**What you are asked to do:** Word for word, write the lines below out again, with no pictures.

**Given records:**
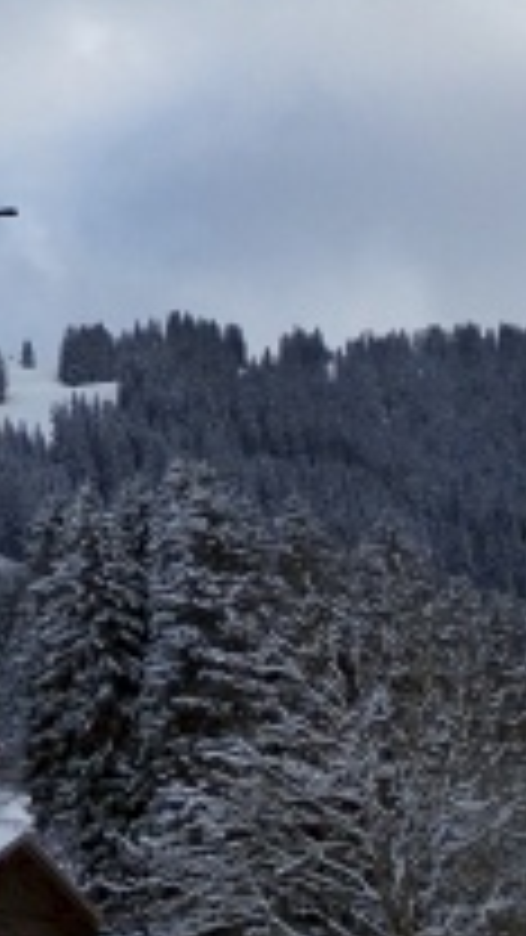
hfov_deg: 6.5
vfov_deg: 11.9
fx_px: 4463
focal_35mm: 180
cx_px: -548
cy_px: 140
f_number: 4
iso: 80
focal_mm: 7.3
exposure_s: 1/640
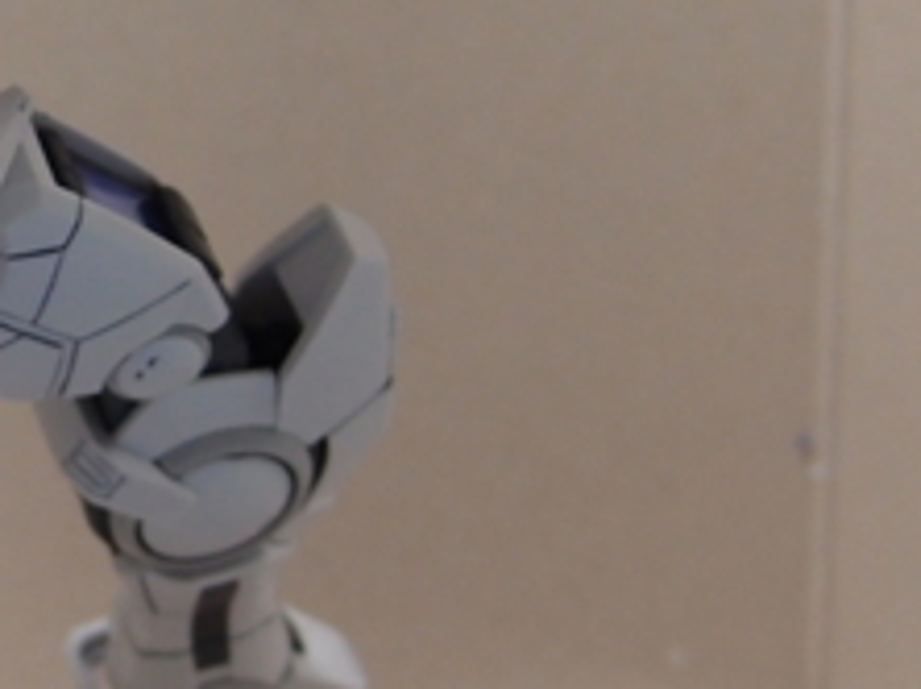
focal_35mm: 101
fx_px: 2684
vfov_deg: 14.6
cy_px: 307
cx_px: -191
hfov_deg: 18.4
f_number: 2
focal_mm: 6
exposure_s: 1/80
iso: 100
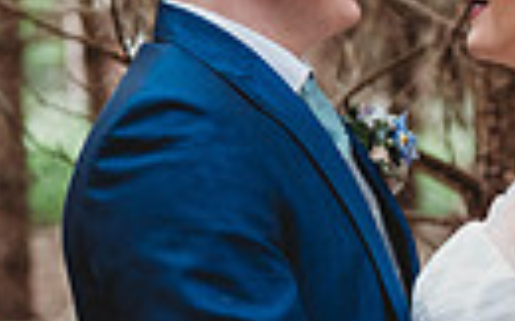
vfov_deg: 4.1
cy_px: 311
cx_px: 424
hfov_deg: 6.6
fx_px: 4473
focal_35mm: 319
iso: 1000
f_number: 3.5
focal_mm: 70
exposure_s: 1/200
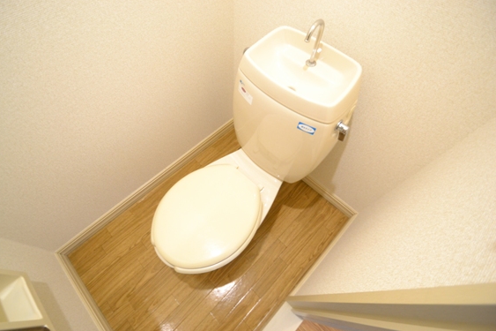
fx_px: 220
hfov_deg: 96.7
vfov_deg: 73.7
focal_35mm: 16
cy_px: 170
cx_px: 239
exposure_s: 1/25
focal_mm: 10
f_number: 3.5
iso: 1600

**Response below:**
hfov_deg: 6.5
vfov_deg: 11.9
fx_px: 4463
focal_35mm: 180
cx_px: -548
cy_px: 140
f_number: 4
iso: 80
focal_mm: 7.3
exposure_s: 1/640
focal_35mm: 101
fx_px: 2684
vfov_deg: 14.6
cy_px: 307
cx_px: -191
hfov_deg: 18.4
f_number: 2
focal_mm: 6
exposure_s: 1/80
iso: 100
vfov_deg: 4.1
cy_px: 311
cx_px: 424
hfov_deg: 6.6
fx_px: 4473
focal_35mm: 319
iso: 1000
f_number: 3.5
focal_mm: 70
exposure_s: 1/200
fx_px: 220
hfov_deg: 96.7
vfov_deg: 73.7
focal_35mm: 16
cy_px: 170
cx_px: 239
exposure_s: 1/25
focal_mm: 10
f_number: 3.5
iso: 1600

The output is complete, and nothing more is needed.